• [Exercise]:
Copy out the listing word for word, starting at its first line and ending with the line containing "EVERTON 0 – 3 MAN CITY", with both of those lines included.

• [Data extract]:
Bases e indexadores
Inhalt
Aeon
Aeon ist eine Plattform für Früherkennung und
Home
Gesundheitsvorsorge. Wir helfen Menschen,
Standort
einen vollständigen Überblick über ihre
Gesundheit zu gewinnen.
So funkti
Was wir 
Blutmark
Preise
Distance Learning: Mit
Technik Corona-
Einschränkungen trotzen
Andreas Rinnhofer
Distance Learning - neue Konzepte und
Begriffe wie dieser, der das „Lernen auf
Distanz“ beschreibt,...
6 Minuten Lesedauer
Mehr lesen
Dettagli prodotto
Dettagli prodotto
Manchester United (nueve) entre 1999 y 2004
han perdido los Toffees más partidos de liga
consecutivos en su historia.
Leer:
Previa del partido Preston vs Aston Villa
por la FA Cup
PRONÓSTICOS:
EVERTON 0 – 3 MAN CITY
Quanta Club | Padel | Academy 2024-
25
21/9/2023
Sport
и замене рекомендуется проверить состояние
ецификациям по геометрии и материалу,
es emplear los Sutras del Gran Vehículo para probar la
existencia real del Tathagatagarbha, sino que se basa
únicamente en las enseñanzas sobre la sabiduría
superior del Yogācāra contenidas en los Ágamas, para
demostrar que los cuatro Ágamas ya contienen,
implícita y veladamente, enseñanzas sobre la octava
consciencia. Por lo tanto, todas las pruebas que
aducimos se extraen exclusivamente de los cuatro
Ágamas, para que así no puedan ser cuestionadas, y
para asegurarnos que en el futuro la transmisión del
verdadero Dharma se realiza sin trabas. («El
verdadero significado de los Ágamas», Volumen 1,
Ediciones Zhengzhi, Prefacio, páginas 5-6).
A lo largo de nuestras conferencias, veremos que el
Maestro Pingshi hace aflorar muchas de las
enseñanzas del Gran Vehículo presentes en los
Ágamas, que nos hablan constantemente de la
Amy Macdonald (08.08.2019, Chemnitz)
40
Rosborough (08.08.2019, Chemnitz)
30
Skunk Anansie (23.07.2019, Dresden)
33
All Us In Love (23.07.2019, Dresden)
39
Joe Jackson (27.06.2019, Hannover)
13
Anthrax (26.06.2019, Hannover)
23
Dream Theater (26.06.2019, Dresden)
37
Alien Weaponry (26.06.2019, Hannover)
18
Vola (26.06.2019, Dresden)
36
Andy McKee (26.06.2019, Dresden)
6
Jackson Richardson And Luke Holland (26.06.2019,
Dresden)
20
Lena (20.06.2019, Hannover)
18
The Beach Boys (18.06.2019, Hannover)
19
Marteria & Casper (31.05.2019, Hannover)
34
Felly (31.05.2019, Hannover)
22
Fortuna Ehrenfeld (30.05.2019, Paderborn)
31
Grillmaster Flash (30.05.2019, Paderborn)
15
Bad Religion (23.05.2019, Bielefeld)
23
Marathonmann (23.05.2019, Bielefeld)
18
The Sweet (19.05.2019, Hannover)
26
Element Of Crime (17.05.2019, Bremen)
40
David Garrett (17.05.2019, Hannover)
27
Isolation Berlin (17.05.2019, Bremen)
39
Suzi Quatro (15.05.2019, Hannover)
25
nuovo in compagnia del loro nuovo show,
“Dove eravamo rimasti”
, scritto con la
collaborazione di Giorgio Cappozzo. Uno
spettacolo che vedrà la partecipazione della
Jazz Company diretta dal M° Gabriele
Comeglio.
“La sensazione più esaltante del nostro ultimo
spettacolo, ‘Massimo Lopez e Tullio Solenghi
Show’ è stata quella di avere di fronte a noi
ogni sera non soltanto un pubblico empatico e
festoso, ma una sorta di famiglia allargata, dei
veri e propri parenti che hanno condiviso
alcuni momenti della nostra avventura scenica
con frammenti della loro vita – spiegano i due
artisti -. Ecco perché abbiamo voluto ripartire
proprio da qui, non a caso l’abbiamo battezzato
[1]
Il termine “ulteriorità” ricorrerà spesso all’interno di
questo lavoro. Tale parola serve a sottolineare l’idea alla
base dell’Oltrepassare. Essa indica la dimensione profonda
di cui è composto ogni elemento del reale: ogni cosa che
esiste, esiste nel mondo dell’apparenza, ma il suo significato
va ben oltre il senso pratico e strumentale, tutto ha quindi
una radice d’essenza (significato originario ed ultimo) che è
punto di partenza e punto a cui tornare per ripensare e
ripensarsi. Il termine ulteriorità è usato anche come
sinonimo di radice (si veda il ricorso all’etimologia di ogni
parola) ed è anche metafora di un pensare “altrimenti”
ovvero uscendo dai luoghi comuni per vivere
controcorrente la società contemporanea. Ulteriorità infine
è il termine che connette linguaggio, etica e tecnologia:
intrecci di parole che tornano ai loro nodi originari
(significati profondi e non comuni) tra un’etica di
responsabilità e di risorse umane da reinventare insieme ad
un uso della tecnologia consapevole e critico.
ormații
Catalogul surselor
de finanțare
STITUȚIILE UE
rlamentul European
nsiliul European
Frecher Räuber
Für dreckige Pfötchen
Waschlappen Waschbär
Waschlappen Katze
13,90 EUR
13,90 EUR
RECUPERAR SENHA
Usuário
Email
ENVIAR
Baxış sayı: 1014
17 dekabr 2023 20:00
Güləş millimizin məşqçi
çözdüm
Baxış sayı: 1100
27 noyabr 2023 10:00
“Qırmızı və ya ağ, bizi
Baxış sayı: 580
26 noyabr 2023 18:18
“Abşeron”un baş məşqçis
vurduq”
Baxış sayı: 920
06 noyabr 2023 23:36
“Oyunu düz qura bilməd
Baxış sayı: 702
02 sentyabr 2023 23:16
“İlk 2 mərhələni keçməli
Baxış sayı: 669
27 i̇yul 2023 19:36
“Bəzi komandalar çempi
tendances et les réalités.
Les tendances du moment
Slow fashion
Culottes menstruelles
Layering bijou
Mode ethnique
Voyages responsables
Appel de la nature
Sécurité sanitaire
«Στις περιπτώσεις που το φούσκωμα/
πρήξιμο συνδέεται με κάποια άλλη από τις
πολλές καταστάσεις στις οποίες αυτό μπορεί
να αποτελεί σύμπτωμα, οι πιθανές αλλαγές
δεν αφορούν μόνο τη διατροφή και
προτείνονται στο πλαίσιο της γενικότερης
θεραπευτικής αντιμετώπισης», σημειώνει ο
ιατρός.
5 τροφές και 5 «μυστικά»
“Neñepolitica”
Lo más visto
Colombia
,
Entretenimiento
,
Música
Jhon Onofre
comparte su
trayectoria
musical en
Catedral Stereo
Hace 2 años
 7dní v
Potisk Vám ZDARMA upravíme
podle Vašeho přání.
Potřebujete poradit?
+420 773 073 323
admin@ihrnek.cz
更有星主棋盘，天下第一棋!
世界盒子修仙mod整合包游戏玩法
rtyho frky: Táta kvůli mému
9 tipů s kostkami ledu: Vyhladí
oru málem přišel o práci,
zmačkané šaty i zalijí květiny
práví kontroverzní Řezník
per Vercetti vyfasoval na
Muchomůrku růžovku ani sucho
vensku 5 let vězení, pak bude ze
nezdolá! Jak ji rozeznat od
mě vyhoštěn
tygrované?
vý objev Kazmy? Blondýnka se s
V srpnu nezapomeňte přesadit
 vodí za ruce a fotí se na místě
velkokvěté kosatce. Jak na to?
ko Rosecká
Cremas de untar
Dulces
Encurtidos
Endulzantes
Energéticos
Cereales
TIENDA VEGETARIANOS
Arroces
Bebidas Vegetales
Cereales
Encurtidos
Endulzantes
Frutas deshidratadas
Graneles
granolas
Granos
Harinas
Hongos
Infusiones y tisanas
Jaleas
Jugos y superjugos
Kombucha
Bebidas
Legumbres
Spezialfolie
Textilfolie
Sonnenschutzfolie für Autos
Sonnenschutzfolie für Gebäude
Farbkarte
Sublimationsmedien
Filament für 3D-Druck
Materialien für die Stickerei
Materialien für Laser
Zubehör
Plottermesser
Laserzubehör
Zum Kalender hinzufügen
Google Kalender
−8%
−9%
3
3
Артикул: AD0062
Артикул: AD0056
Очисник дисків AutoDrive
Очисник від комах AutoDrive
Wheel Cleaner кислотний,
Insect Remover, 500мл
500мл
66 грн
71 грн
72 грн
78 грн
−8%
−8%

• [Reply to the task]:
Bases e indexadores
Inhalt
Aeon
Aeon ist eine Plattform für Früherkennung und
Home
Gesundheitsvorsorge. Wir helfen Menschen,
Standort
einen vollständigen Überblick über ihre
Gesundheit zu gewinnen.
So funkti
Was wir 
Blutmark
Preise
Distance Learning: Mit
Technik Corona-
Einschränkungen trotzen
Andreas Rinnhofer
Distance Learning - neue Konzepte und
Begriffe wie dieser, der das „Lernen auf
Distanz“ beschreibt,...
6 Minuten Lesedauer
Mehr lesen
Dettagli prodotto
Dettagli prodotto
Manchester United (nueve) entre 1999 y 2004
han perdido los Toffees más partidos de liga
consecutivos en su historia.
Leer:
Previa del partido Preston vs Aston Villa
por la FA Cup
PRONÓSTICOS:
EVERTON 0 – 3 MAN CITY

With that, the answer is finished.